Instructions to follow:
For this exercise, reproduce the entries below exactly, but only from the line containing "hfov_deg: 55.0" through the line containing "focal_mm: 3.7", both included.

Provided material:
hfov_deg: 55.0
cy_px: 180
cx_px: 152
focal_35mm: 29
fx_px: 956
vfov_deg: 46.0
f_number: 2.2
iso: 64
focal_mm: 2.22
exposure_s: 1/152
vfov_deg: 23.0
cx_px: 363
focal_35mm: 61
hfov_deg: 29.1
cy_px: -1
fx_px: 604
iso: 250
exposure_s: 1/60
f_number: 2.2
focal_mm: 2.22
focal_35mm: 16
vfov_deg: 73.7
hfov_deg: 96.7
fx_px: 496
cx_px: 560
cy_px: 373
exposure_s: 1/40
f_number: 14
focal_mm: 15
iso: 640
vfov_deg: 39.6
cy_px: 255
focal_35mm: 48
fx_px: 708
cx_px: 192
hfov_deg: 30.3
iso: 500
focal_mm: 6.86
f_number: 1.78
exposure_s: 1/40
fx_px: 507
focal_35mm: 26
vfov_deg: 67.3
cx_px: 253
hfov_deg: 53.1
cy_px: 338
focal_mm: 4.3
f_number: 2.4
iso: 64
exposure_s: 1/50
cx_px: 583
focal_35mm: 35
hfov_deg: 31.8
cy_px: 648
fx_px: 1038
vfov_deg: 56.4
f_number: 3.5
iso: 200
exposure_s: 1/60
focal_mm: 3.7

==

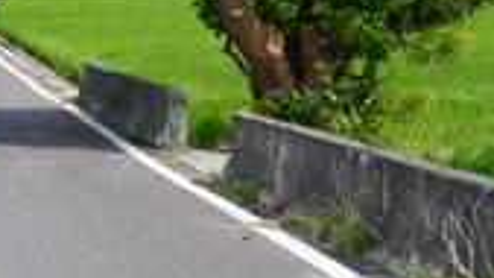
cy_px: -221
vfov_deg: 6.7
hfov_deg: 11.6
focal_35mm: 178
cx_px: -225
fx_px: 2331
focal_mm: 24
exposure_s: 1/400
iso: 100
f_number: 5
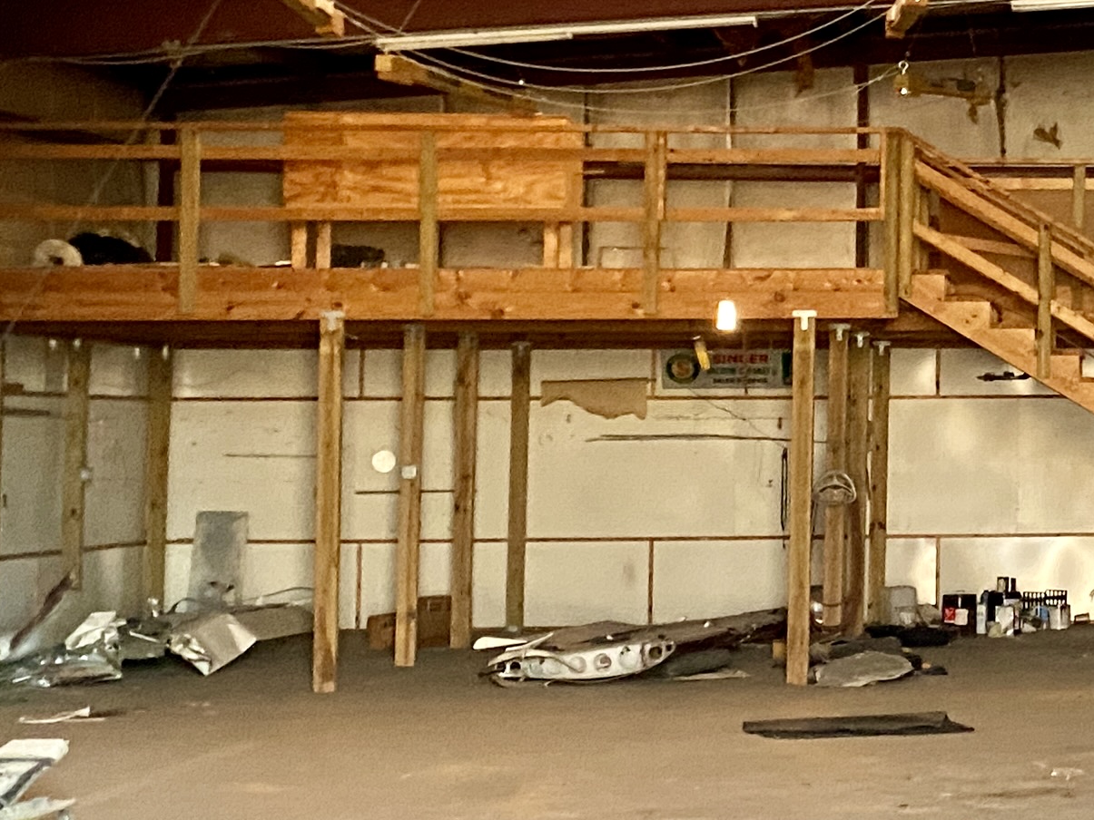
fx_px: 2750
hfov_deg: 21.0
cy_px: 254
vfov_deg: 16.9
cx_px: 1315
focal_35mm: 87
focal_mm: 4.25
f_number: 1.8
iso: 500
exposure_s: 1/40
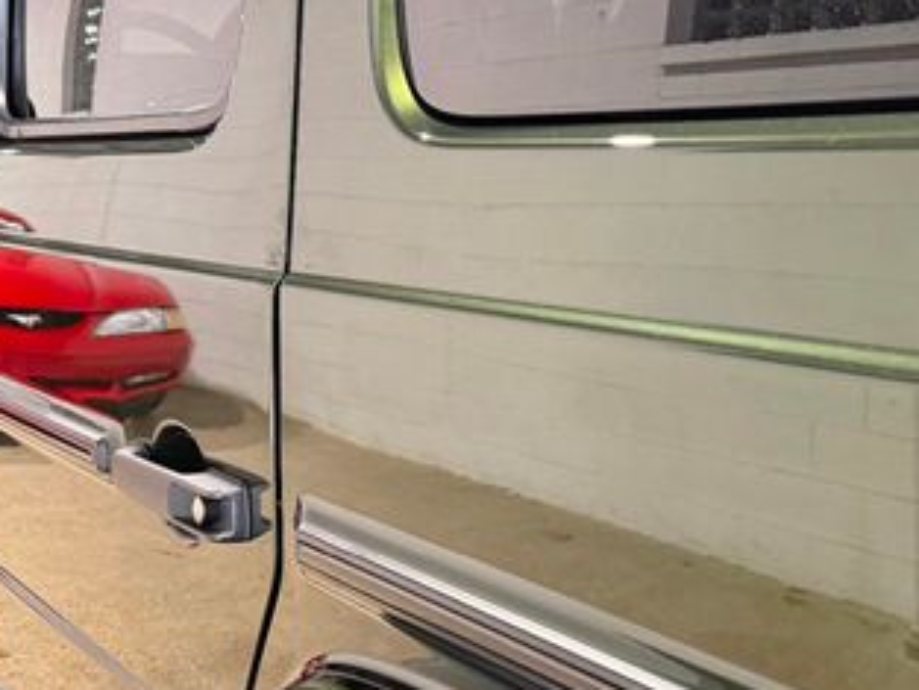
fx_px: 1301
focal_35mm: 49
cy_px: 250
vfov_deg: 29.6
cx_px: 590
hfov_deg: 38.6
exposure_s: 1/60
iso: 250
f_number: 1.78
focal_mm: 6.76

* * *

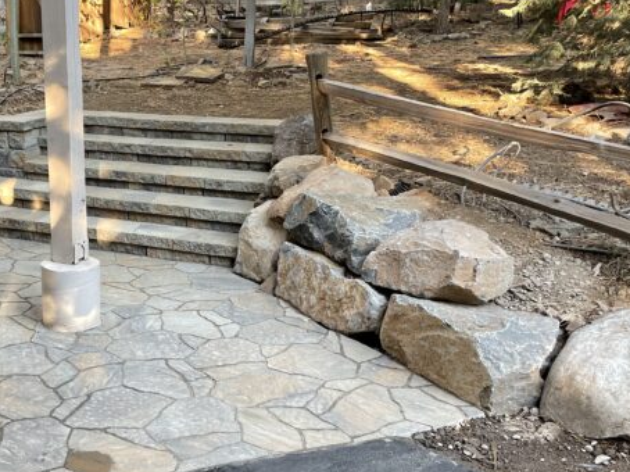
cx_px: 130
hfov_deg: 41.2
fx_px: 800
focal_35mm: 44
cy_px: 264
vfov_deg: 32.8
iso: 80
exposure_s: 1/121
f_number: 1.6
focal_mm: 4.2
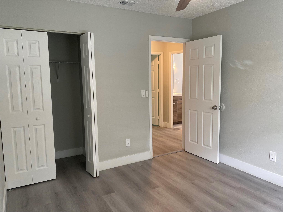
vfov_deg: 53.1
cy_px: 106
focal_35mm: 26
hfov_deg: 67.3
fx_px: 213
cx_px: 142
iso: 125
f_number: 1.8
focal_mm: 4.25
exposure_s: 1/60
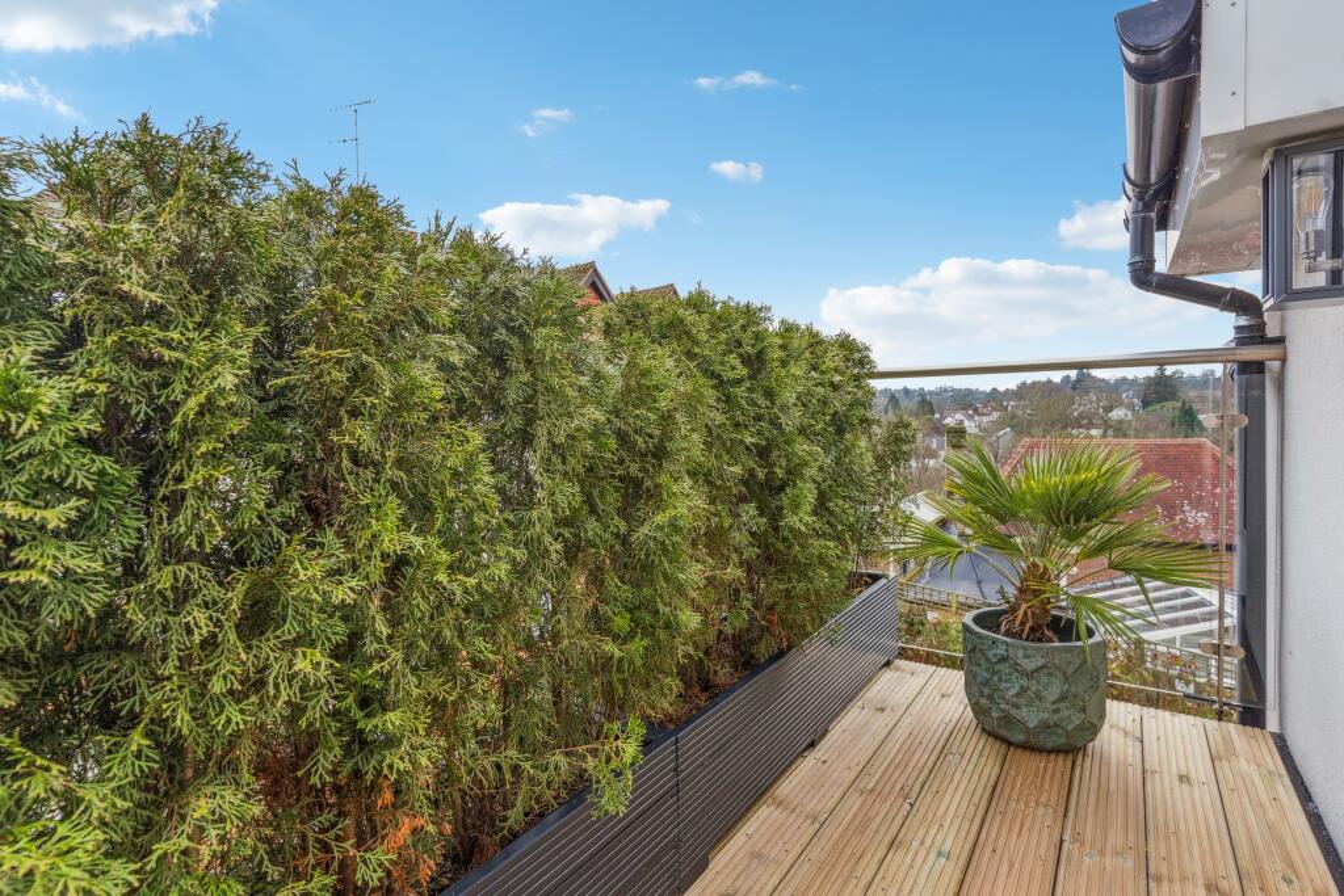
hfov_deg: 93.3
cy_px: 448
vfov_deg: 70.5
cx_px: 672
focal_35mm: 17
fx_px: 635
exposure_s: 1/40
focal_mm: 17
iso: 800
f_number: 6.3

Problem solution:
hfov_deg: 55.0
cy_px: 180
cx_px: 152
focal_35mm: 29
fx_px: 956
vfov_deg: 46.0
f_number: 2.2
iso: 64
focal_mm: 2.22
exposure_s: 1/152
vfov_deg: 23.0
cx_px: 363
focal_35mm: 61
hfov_deg: 29.1
cy_px: -1
fx_px: 604
iso: 250
exposure_s: 1/60
f_number: 2.2
focal_mm: 2.22
focal_35mm: 16
vfov_deg: 73.7
hfov_deg: 96.7
fx_px: 496
cx_px: 560
cy_px: 373
exposure_s: 1/40
f_number: 14
focal_mm: 15
iso: 640
vfov_deg: 39.6
cy_px: 255
focal_35mm: 48
fx_px: 708
cx_px: 192
hfov_deg: 30.3
iso: 500
focal_mm: 6.86
f_number: 1.78
exposure_s: 1/40
fx_px: 507
focal_35mm: 26
vfov_deg: 67.3
cx_px: 253
hfov_deg: 53.1
cy_px: 338
focal_mm: 4.3
f_number: 2.4
iso: 64
exposure_s: 1/50
cx_px: 583
focal_35mm: 35
hfov_deg: 31.8
cy_px: 648
fx_px: 1038
vfov_deg: 56.4
f_number: 3.5
iso: 200
exposure_s: 1/60
focal_mm: 3.7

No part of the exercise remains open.